▶ **Work instruction**: Repeat the listing that follows character for character, omitting images.

▶ **Information given**:
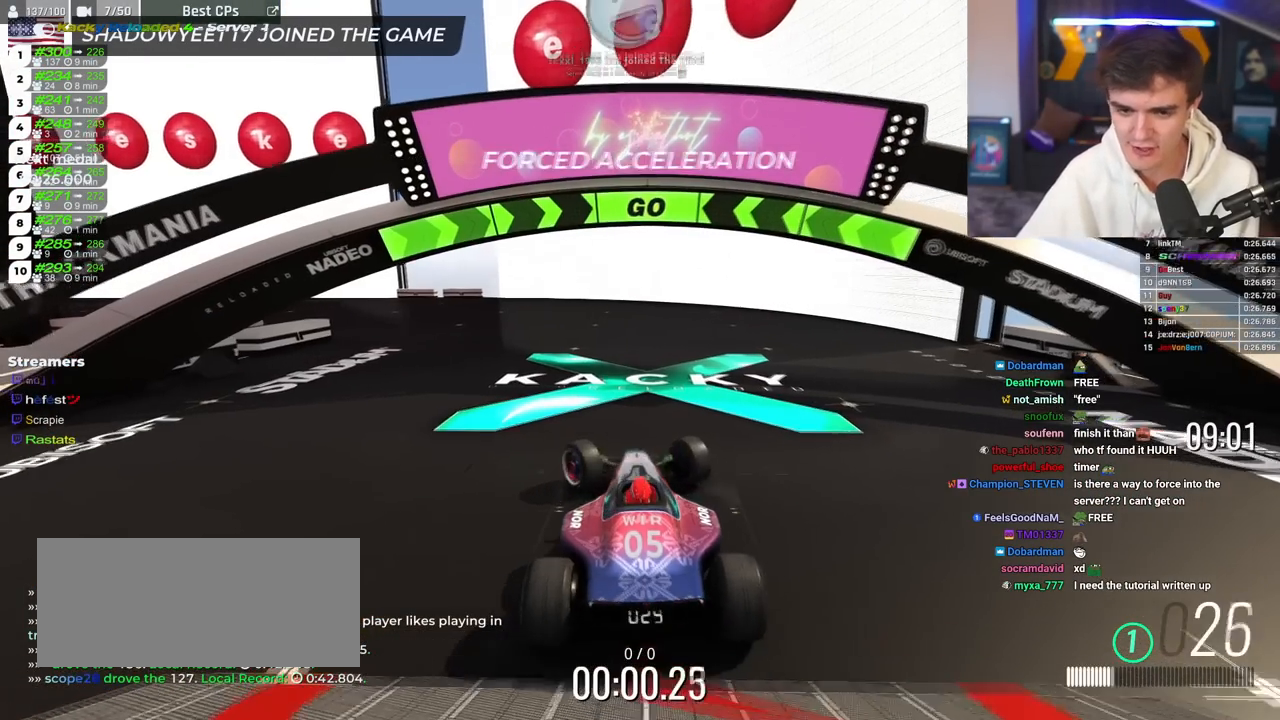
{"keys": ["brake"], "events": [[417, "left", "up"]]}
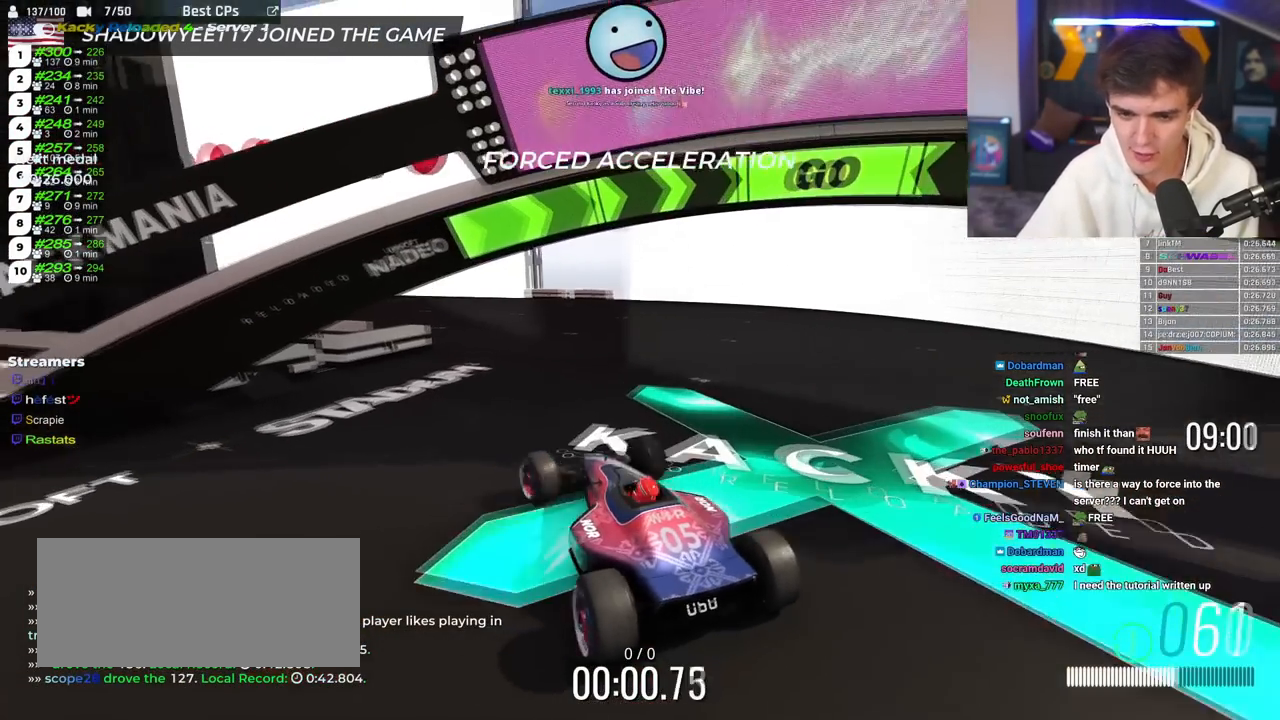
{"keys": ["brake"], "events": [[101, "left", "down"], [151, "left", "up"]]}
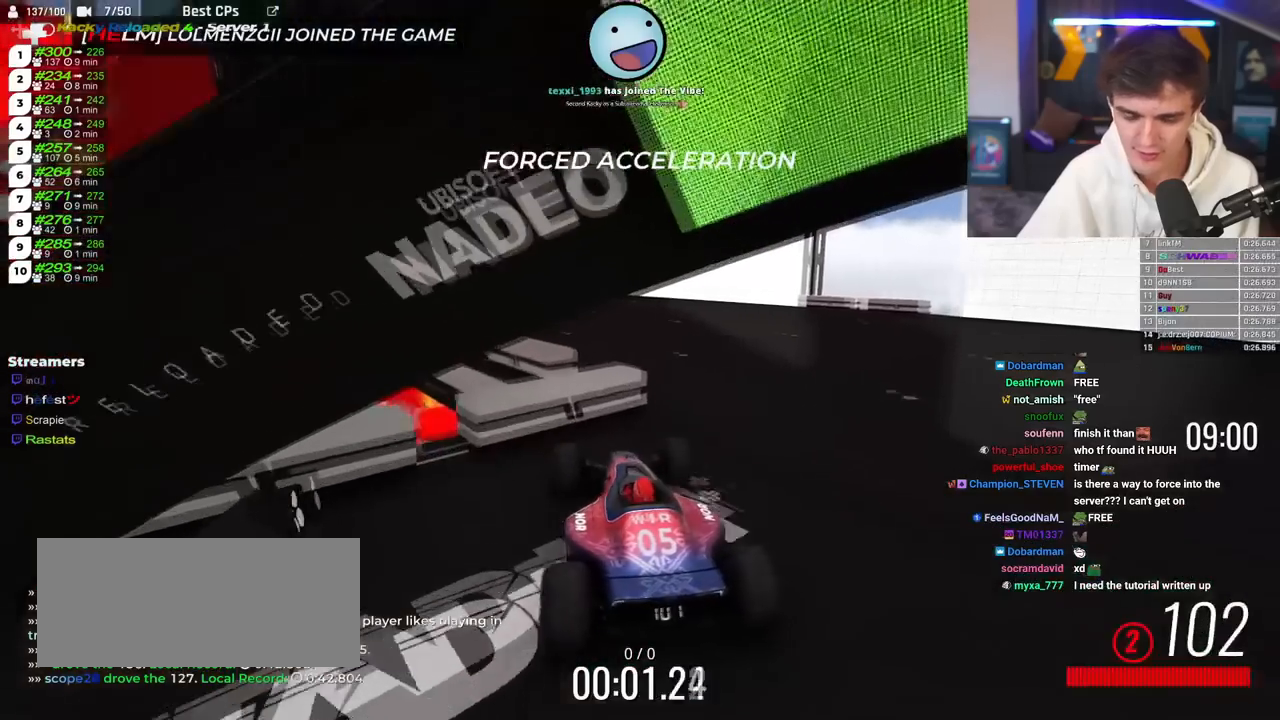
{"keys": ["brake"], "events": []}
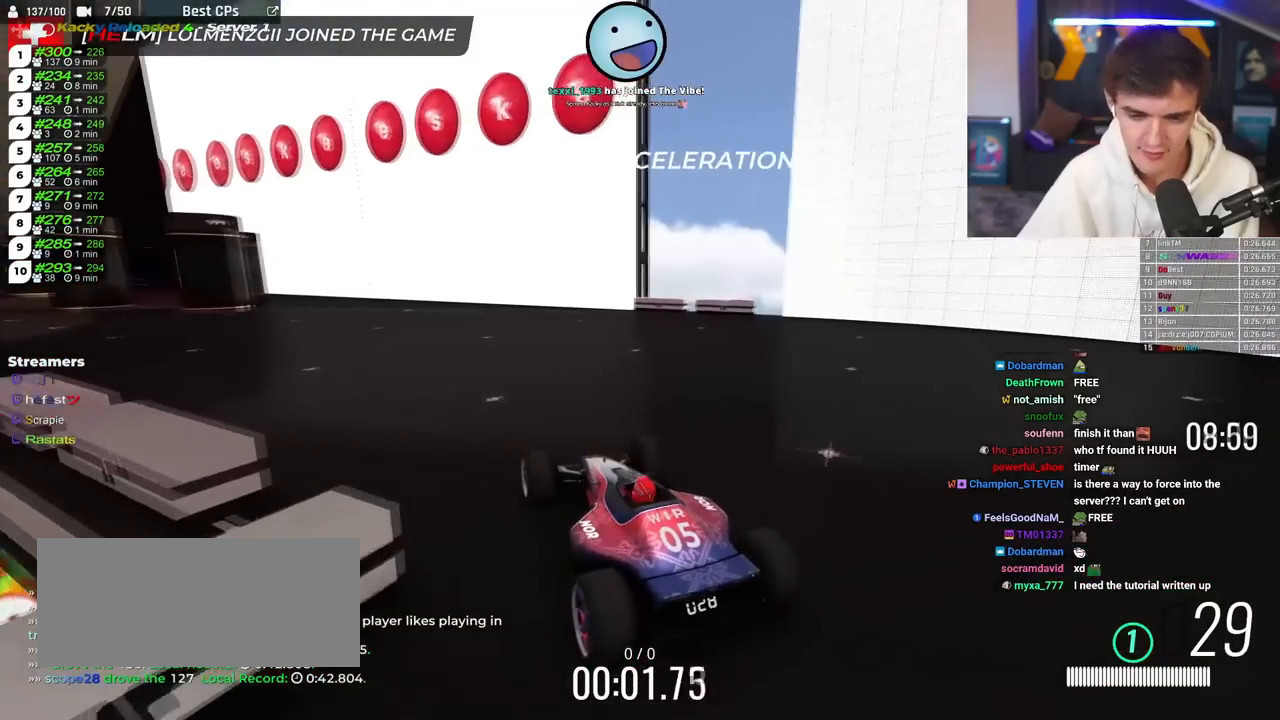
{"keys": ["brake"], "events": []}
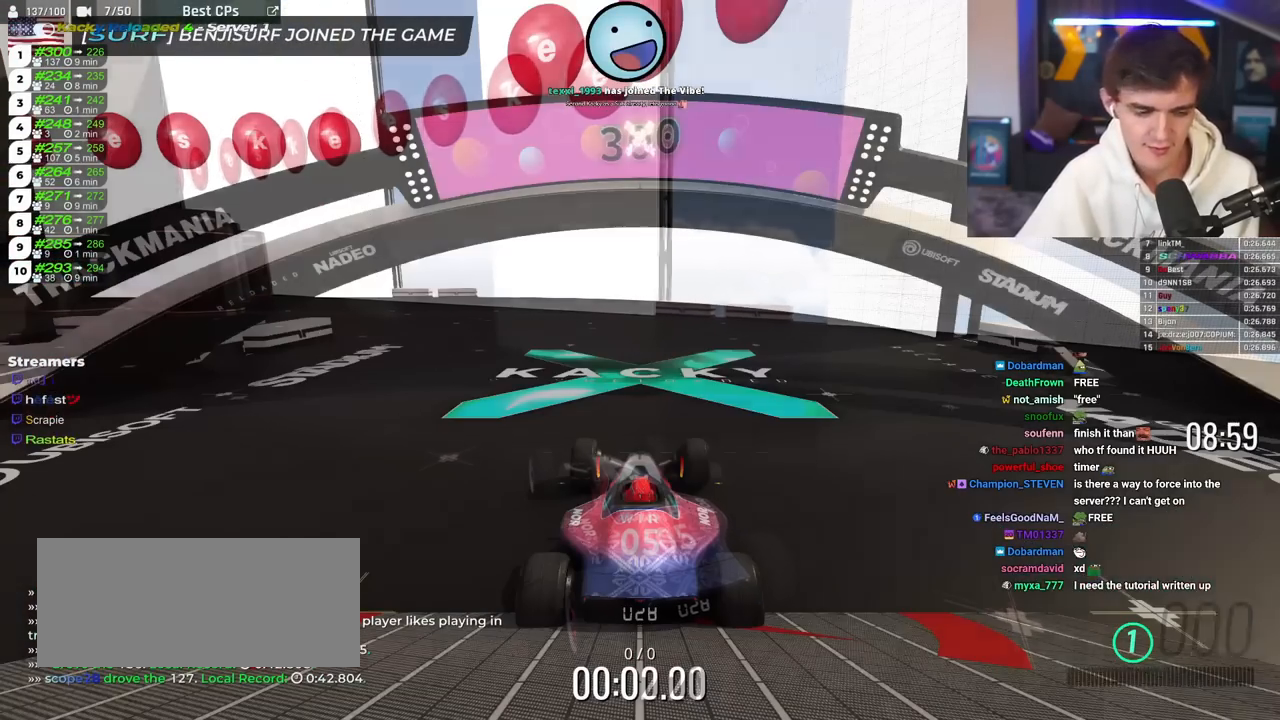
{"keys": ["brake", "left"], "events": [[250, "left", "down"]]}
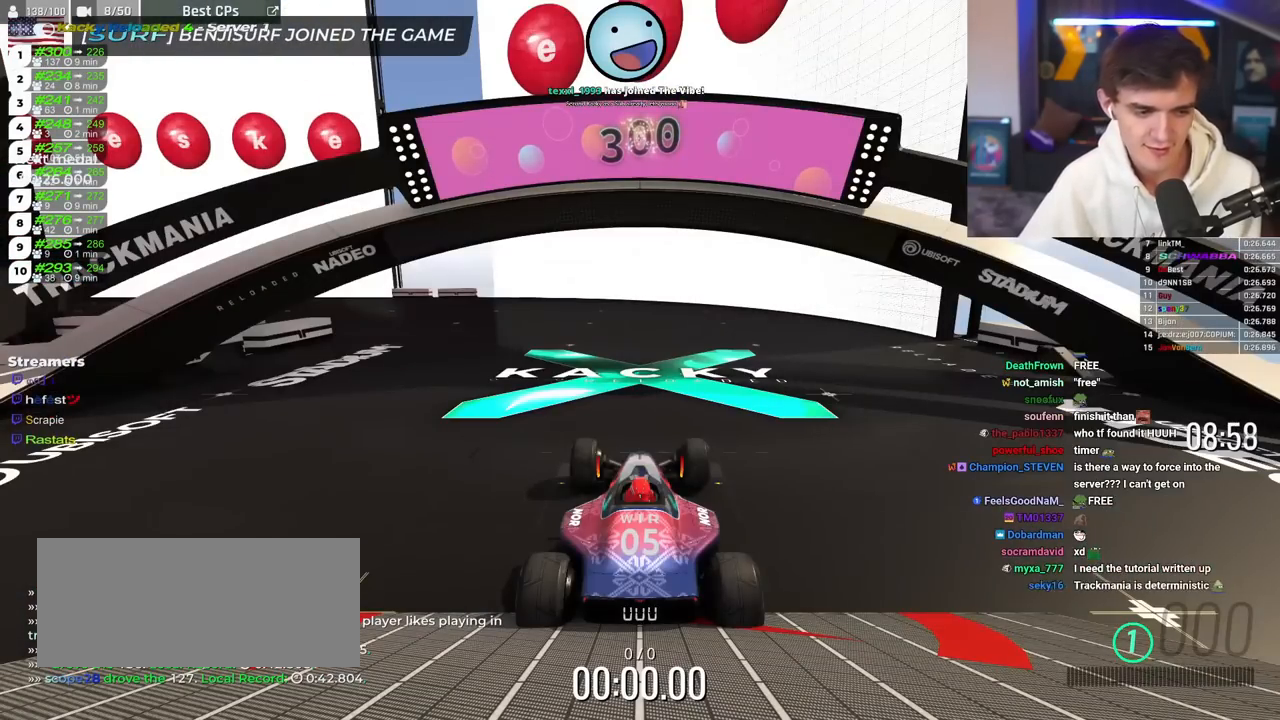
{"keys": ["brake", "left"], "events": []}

▶ **Output for this task**:
{"keys": ["brake"], "events": [[417, "left", "up"]]}
{"keys": ["brake"], "events": [[101, "left", "down"], [151, "left", "up"]]}
{"keys": ["brake"], "events": []}
{"keys": ["brake"], "events": []}
{"keys": ["brake", "left"], "events": [[250, "left", "down"]]}
{"keys": ["brake", "left"], "events": []}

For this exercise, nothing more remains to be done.